3. Dawkins (2006, 200) says that the process described by Darwin is “not strictly group selection in the true sense” because it does not involve “successful groups spawning daughter groups whose frequency might be counted in a metapopulation of groups.” But surely Darwin’s process must involve just this. After all, given fairly obvious constraints on group size, successful groups are hardly likely to expand indefinitely without fissioning into smaller groups. Two pages earlier in his discussion of group selection, Dawkins (2006, 198) cites favourably Napoleon Chagnon’s work on the Yanomamo of the Venezuelan Highlands whose villages “fission” in just this way:
The idea of a group spawning daughter groups, like a beehive throwing off swarms, is not implausible, by the way. The anthropologist Napoleon Chagnon mapped just such fissioning of villages in his celebrated study of the ‘Fierce People,’ the Yanomamo of the South American jungle.
But, if there is between-group variation here, leading to “differential spawning success,” so to speak, and if these variations are “inherited” by daughter groups, then it seems quite possible that, at least among the Yanomamo, “group selection in the true sense of successful groups spawning daughter groups” actually occurs. This might involve the group-selection of non-altruistic behaviours as well as altruistic behaviours (Sober and Wilson, 1999, 30-1). (And the fact that Chagnon himself does not accept group selection is polemically irrelevant here.)
4. I am happy, however, to put such doubts aside, to bow to the expertise of others in this area, and to accept that the military victory of one tribe over another is not group selection (Kuznar and Sanderson), and that even the (ecological) replacement of one tribe by another is not group selection (Dawkins). I am happy to do so because anybody who criticises DHM for relying upon group selection can then be told that it is merely ecological replacement, which they had foolishly misinterpreted as group selection.
So there are, it seems to me, three possibilities that I can be relaxed about: first, DHM does rely upon group selection, but group selection is acceptable in theory and common in practice; second, DHM, as presently formulated, invokes group selection, group selection is unacceptable, but DHM could in the future be reformulated in terms of individual selection; or, third, DHM does not rely upon group selection but, instead, upon ecological replacement.
There is, of course, a fourth possibility that I am less relaxed about, that DHM does rely upon group selection, and that group selection is unlikely in theory and uncommon in practice.
I am committed to the defence of DHM, but I have no existential commitment to group selection. If DHM necessarily involves group selection, then I will hope that group selection is defensible. If it is not defensible, and DHM cannot be formulated in a way that avoids group selection, then DHM fails.

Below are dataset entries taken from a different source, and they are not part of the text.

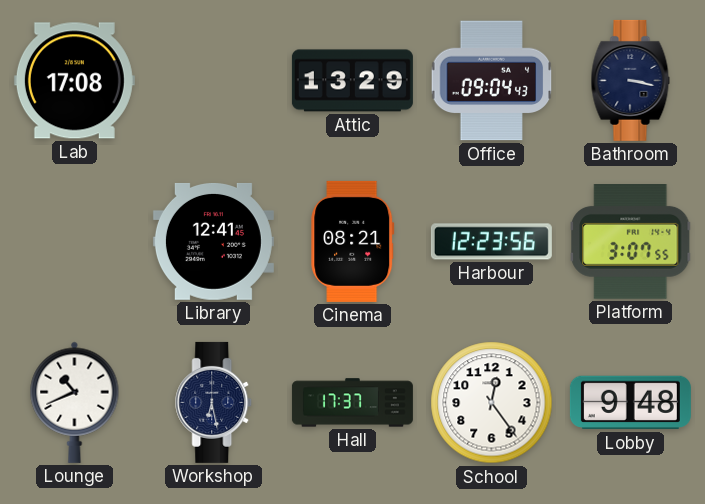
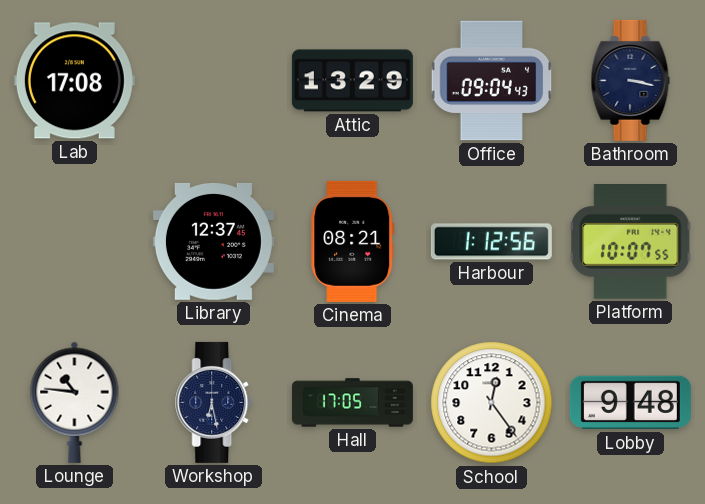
Library: 12:41 -> 12:37
Harbour: 12:23 -> 1:12
Platform: 3:07 -> 10:07
Lounge: 10:41 -> 10:46
Hall: 17:37 -> 17:05
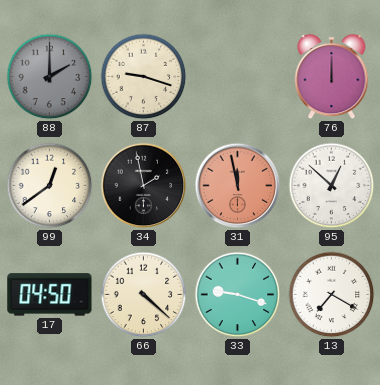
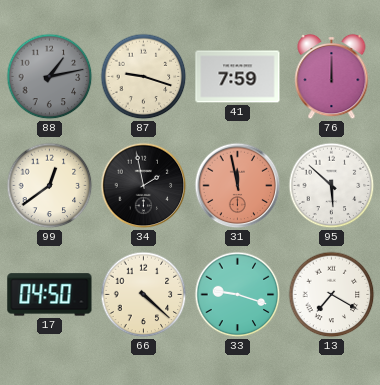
88: 2:00 -> 1:13
41: none -> 7:59
95: 12:52 -> 5:52
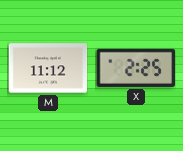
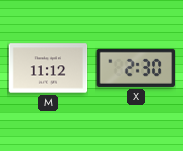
X: 2:25 -> 2:30
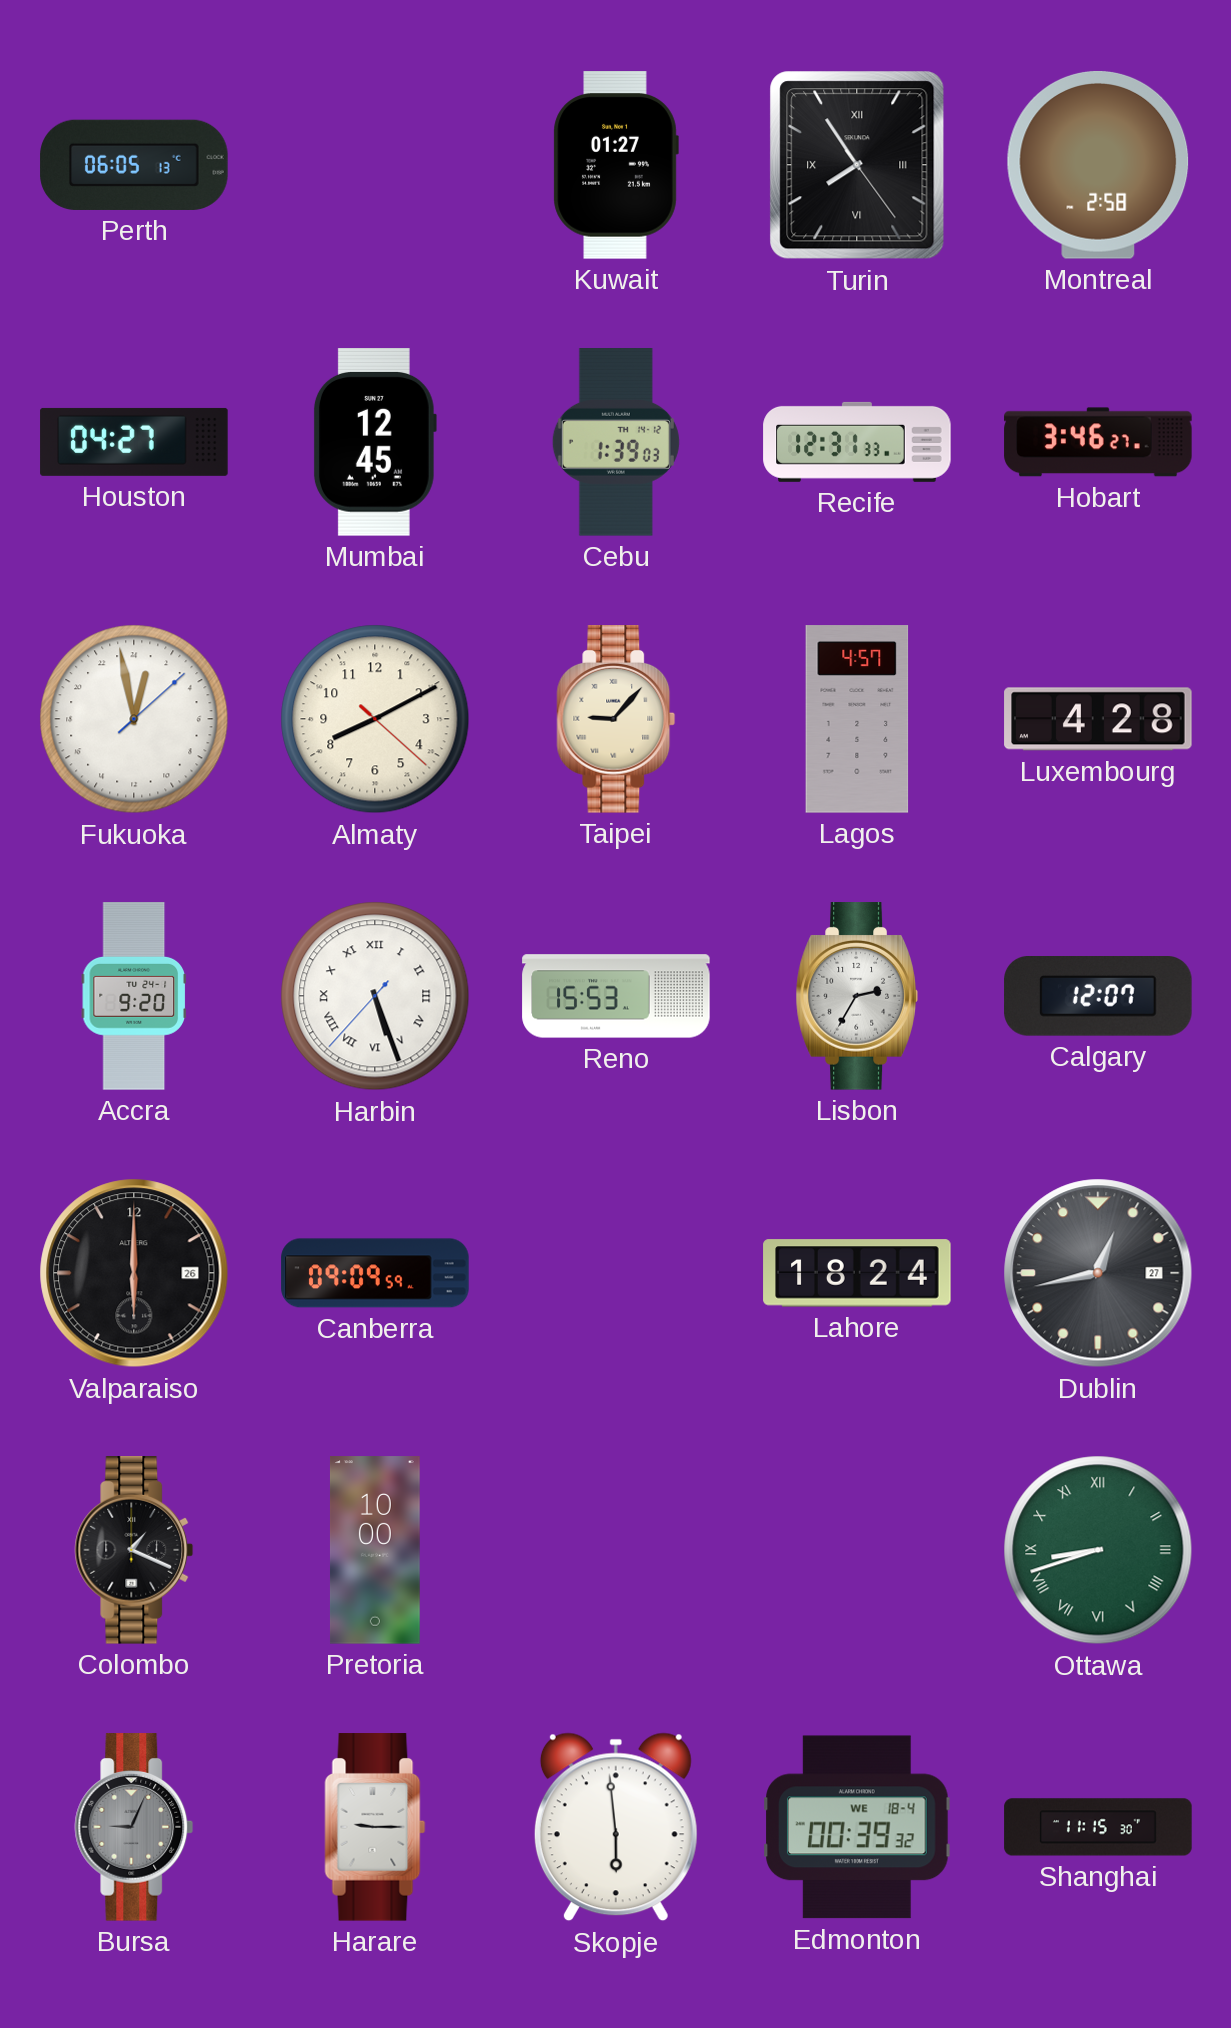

But I am not at present convinced either that DHM depends upon group selection or that group selection is indefensible.
ENDNOTES
REFERENCES
Dawkins, Richard. 1989. The Selfish Gene. Oxford: Oxford University Press.
Dawkins, Richard. 2006. The God Delusion. London: Transworld Publishers.
Kuznar, Lawrence A. and Stephen K. Sanderson. 2007. “The Potentials and Challenges of Cultural Materialism.” In Kuznar and Sanderson eds., Studying Societies and Cultures: Marvin Harris’s Cultural Materialism and its Legacy. Boulder: Paradigm Publishers.
Sober, Elliott and David Sloan Wilson. 1999. Unto Others: The Evolution and Psychology of Unselfish Behaviour. London: Harvard University Press.